Internet masuk desa sebetulnya sudah berhasil terwujud sejak beberapa tahun terakhir ini. Masalahnya sekarang adalah soal pemerataan akses internet.
Desa-desa yang berkategori terpencil, yang tidak dilalui oleh jalan negara atau jalan provinsi dan jauh dari kota kabupaten, masih banyak blank spot-nya.
Di desa-desa yang bukan terpencil bukannya tidak ada masalah, karena kecepatan internet bisa menjadi penghalang dalam kelancaran berkomunikasi atau bertransaksi.
Makanya, ketiga pasangan capres-cawapres yang bertarung di Pemilu 14 Februari 2024 yang lalu, sama-sama sependapat tentang perlunya internet cepat bagi masyarakat, termasuk di desa.
Dengan kemudahan berinternet, potensi desa bisa dikembangkan menjadi suatu aksi nyata yang berdampak pada peningkatan kesejahteraan warga desa.
Namun demikian, banyak pula para sesepuh warga desa yang merasa khawatir bila akses internet di desa-desa semakin gampang dan semakin cepat.
Dampak negatif internet menjadi sumber kekhawatiran. Anak muda jadi pemalas bekerja dan malah asyik mencari hiburan di berbagai aplikasi media sosial.

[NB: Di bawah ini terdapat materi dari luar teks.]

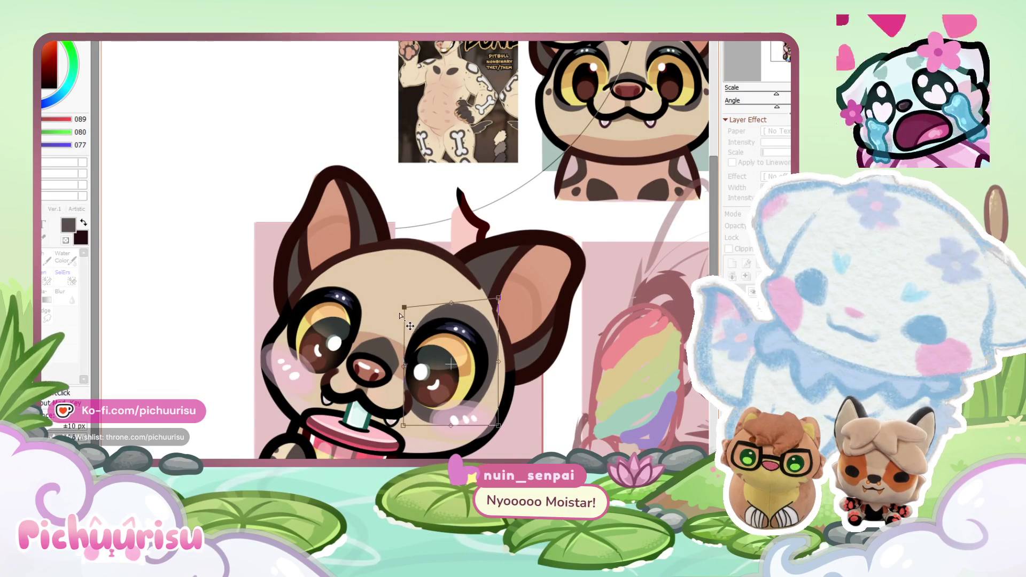
drag(500, 428, 489, 419)
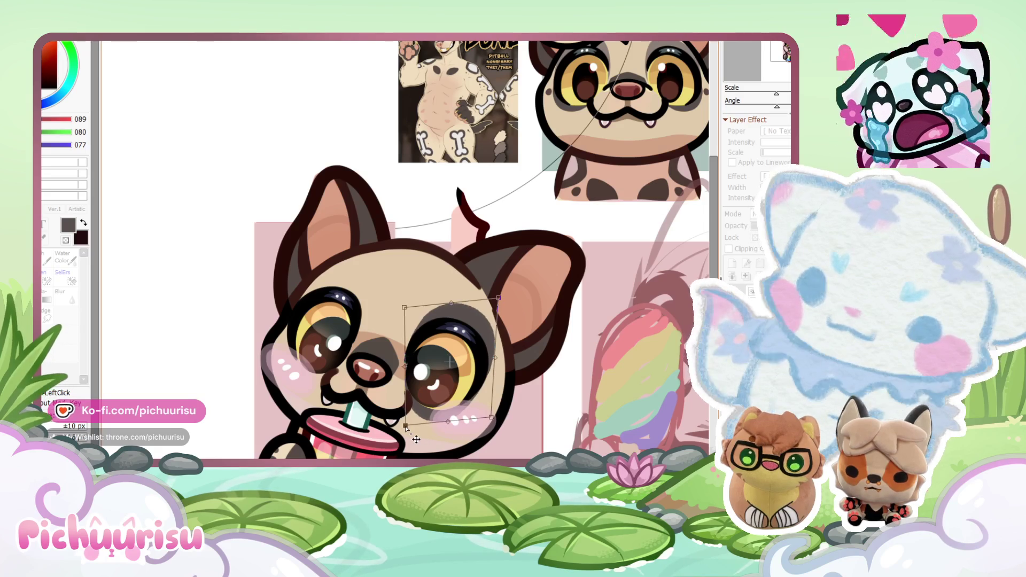
drag(417, 439, 417, 437)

Aksi pornografi, aksi kriminal, dan ketagihan narkoba, sering disangkutpautkan sebagai dampak negatif dari konten yang ditonton di gawai berkat adanya jaringan internet.

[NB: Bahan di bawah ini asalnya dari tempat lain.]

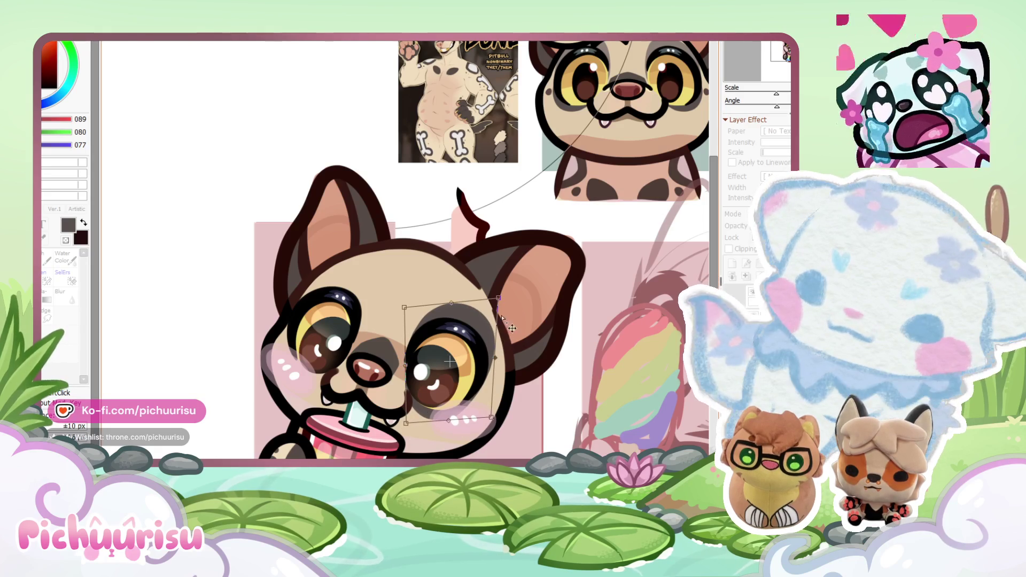
drag(501, 297, 494, 296)
key(Return)
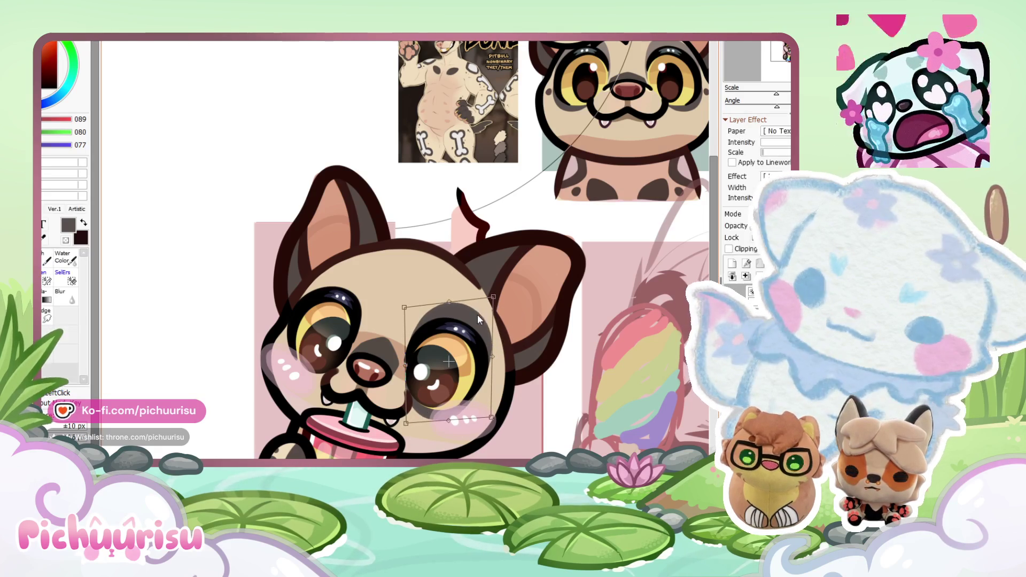
scroll(294, 331, up, 5)
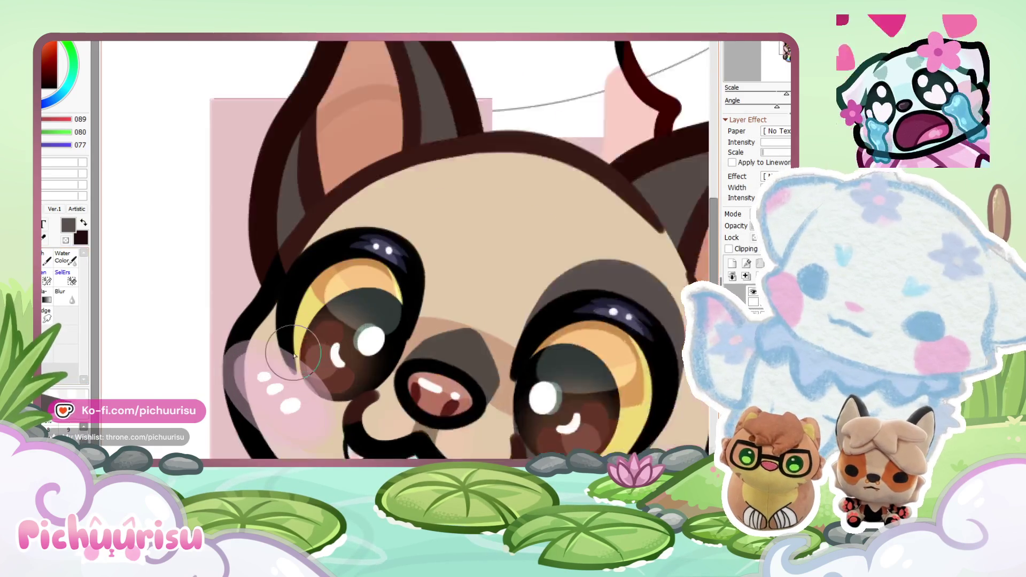
scroll(299, 406, down, 3)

Jelaslah, kemajuan teknologi informasi yang didukung jaringan internet ibarat pisau bermata dua, bisa dipakai untuk hal-hal yang positif sekaligus bisa pula untuk hal-hal negatif.
Tapi, satu hal yang pasti, kemajuan zaman merupakan sesuatu yang tak terhindarkan. Tak bisa lain, internet merupakan kebutuhan bagi masyarakat.